Le problème, quand on est jeune, c’est qu’on est souvent impulsifs. Le client qui nous chauffe, on va vouloir surenchérir. Et puis ca dégénère, et c’est ce qu’attend justement le client. Qu’on perde notre sang-froid. Parce qu’on lui a appris qu’il « était le Roi » et que c’était quasiment un « crime de lèse majesté » de lui faire une remarque. Une belle connerie à mon avis, je me lâcherai dans le blog.
Alors, j’ai décidé de faire autrement, et de suivre les conseils : on reste calme. Imperturbable. Et Poli. Comme j’aime l’histoire, je m’intéresse à l’époque moderne, sous le règne de Louis XIV. Il avait beau être absolutiste, il était avant tout très poli, et on savait s’entretuer avec panache à cette époque.

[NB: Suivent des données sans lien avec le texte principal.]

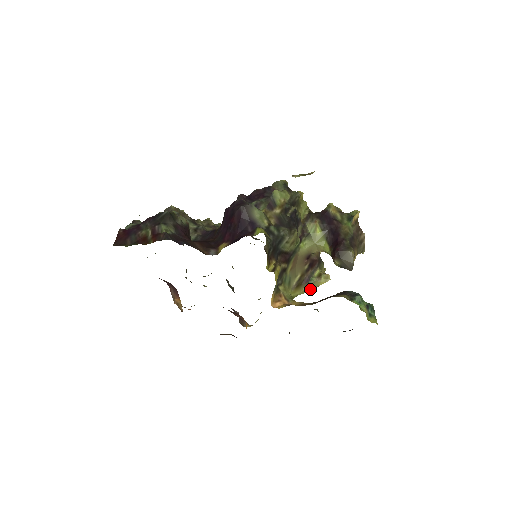
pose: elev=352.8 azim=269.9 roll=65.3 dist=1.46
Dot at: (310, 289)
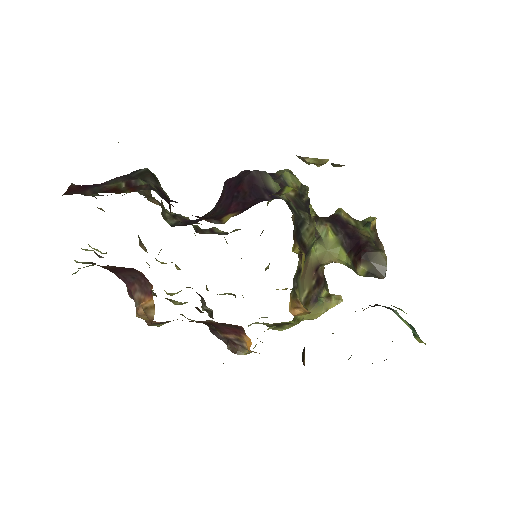
Dot at: (318, 313)
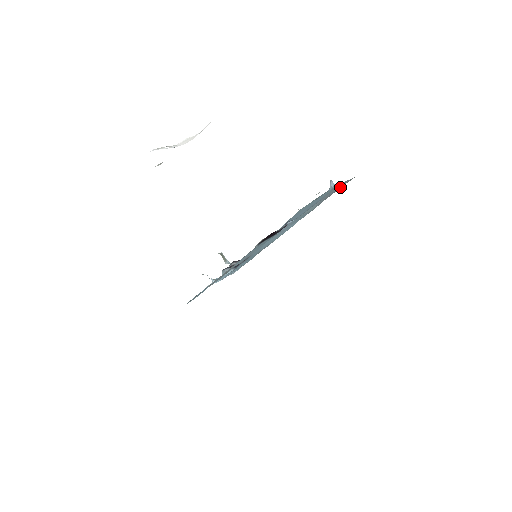
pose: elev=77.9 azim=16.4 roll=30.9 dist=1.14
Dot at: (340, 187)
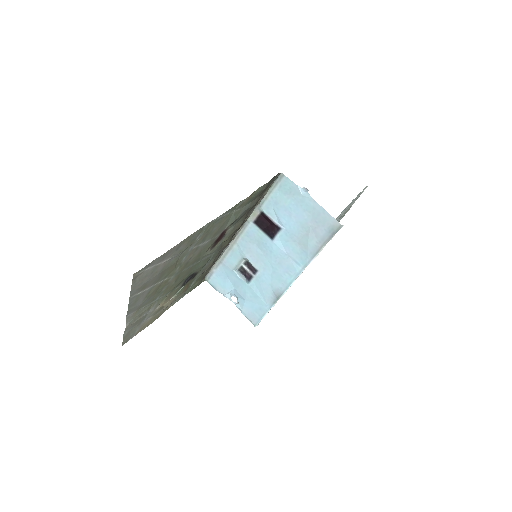
Dot at: (331, 233)
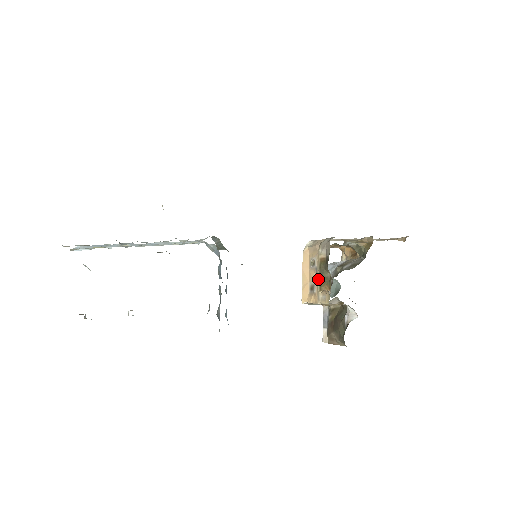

Deux gentilshommes se défiant la rapière à la main, ou bien juste avec quelques mots bien sentis, ça avait de la classe. Alors j’essaie de faire de même. Le type qui s’énerve perd toute crédibilité, surtout lorsque l’employé en face de lui reste aussi calme que la surface d’un lac du Haut-jura aux premières gelées (‘tain, c’est beau !).
Et puis je fais en sorte de mettre de côté les employés lorsqu’ils ont affaire à un client difficile : après tout, je porte une cravate, et on s’énerve moins contre une cravate. Oui, c’est un fait. Le client se croit enfin « pris au sérieux ». Et puis j’ai une meilleure paye que l’employé de base. Ce qui explique que je doive me faire engueuler à sa place.
Considères-tu que tu fais "carrière" dans un Fast-Food ? Il y'a encore 10 ans, on aurait pu considérer que ma question est ironique, mais aujourd'hui, les choses n'ont-elles pas changé ?
On peut faire carrière dans le fast-food. Certains diront que les horaires sont nuls, que le salaire n’est pas mirobolant, que les conditions sont dures. Stop ! Regardons un peu la paye des Aides-soignants et leurs horaires ! Et puis bien sûr on gagne moins qu’un député, mais au moins, notre boulot n’est pas délocalisable. A moins de faire une (grosse) connerie, le CDI dans un fast-food est un emploi vraiment stable, et dans un fast-food il n’y pas de ségrégation ethnique. Et puis si vous voulez « bouger » il y a de grandes chances de trouver un établissement à l’autre bout de la France voire de l’Europe.
Et puis il y a le côté « grande famille » qui est parfois sympa. C’est un peu notre service militaire à nous (en plus y a des filles), et après un rush de fou, on a fait nos « manœuvres », on se soude face à l’adversité. Enfin pas toujours, ca dépend des affinités !
Et puis comme je l’ai dit, on peut très bien bosser sans diplôme. Pour faire le boulot « de base » bien sûr, mais aussi monter en grade et pourquoi pas devenir directeur. Il n’y a pas de place pour tout le monde, mais pour chacun.
Le job correspond à un trajet de vie. On commence souvent pour ses études. Le danger est d’arrêter les études et de faire du surplace. On se laisse porter par la facilité, la routine, l’ambiance (c’est super les copains du boulot !).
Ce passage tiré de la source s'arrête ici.